About this task: Retype, word for word, each line between the lines holding "facility were paid." and "not occurred; and", inclusive, and leave the rest of the data alone.

Data extracts:
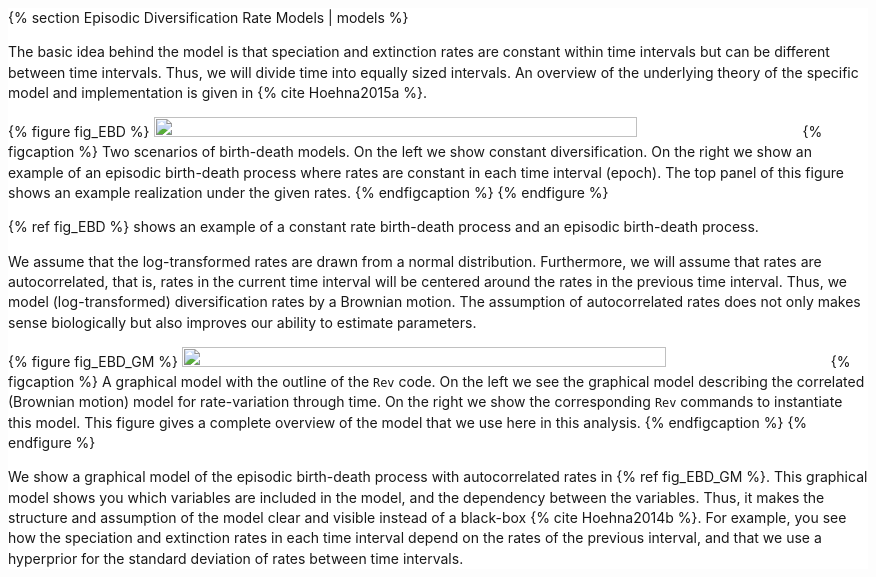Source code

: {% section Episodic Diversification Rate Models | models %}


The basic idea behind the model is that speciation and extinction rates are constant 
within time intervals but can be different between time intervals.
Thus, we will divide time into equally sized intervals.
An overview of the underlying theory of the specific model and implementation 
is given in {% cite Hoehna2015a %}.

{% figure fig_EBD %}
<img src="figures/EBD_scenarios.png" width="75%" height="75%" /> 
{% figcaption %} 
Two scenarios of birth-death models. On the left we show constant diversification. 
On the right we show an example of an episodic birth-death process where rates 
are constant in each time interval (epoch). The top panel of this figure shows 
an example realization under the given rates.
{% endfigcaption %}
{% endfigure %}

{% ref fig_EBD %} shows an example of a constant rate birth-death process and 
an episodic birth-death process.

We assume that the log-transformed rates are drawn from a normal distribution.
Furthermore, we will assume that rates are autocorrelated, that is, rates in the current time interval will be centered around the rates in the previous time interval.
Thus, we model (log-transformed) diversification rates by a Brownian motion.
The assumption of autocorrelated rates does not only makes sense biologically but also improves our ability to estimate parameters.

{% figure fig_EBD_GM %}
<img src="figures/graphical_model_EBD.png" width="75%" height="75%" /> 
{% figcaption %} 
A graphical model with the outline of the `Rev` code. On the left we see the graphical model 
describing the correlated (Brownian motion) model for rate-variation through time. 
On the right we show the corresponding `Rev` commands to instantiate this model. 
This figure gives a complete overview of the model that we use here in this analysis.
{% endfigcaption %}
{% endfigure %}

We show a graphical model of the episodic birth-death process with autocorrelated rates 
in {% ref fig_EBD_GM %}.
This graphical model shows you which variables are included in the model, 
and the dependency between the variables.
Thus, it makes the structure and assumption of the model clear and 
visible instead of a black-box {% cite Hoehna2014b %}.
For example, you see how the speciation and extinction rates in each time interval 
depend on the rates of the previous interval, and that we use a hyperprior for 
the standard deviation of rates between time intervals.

--

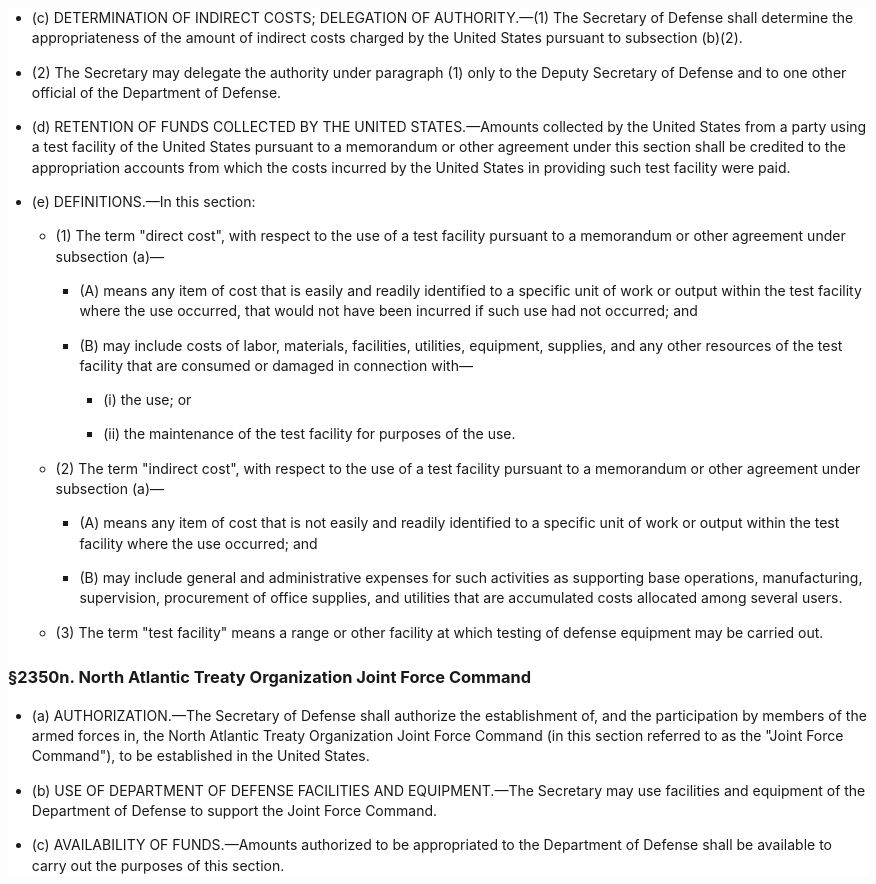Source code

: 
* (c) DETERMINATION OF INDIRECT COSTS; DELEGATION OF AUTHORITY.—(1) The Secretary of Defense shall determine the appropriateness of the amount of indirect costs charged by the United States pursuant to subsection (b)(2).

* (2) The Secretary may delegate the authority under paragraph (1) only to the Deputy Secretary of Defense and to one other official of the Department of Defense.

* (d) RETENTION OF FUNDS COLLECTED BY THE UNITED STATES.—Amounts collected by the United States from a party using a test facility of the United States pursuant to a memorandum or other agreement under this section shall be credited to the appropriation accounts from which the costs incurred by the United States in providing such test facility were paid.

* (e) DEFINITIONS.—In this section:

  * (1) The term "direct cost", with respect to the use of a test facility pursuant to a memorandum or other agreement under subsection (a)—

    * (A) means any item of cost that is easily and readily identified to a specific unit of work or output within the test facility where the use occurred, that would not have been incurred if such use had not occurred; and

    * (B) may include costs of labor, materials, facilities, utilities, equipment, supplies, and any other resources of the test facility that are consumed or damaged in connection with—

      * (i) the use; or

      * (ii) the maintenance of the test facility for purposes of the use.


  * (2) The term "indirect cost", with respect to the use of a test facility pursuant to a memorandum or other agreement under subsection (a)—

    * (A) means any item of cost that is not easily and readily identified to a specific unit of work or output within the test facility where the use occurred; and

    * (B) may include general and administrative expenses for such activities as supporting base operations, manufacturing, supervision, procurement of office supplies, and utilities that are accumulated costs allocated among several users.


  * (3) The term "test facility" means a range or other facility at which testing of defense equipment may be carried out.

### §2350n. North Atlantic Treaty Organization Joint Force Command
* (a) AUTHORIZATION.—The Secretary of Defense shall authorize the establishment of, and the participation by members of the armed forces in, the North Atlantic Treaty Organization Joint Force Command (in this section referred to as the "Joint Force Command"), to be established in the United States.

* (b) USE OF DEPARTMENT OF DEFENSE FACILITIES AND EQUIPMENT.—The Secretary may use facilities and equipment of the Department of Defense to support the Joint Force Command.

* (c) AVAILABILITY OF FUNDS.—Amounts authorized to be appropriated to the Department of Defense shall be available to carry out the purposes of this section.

Output:
* (d) RETENTION OF FUNDS COLLECTED BY THE UNITED STATES.—Amounts collected by the United States from a party using a test facility of the United States pursuant to a memorandum or other agreement under this section shall be credited to the appropriation accounts from which the costs incurred by the United States in providing such test facility were paid.

* (e) DEFINITIONS.—In this section:

  * (1) The term "direct cost", with respect to the use of a test facility pursuant to a memorandum or other agreement under subsection (a)—

    * (A) means any item of cost that is easily and readily identified to a specific unit of work or output within the test facility where the use occurred, that would not have been incurred if such use had not occurred; and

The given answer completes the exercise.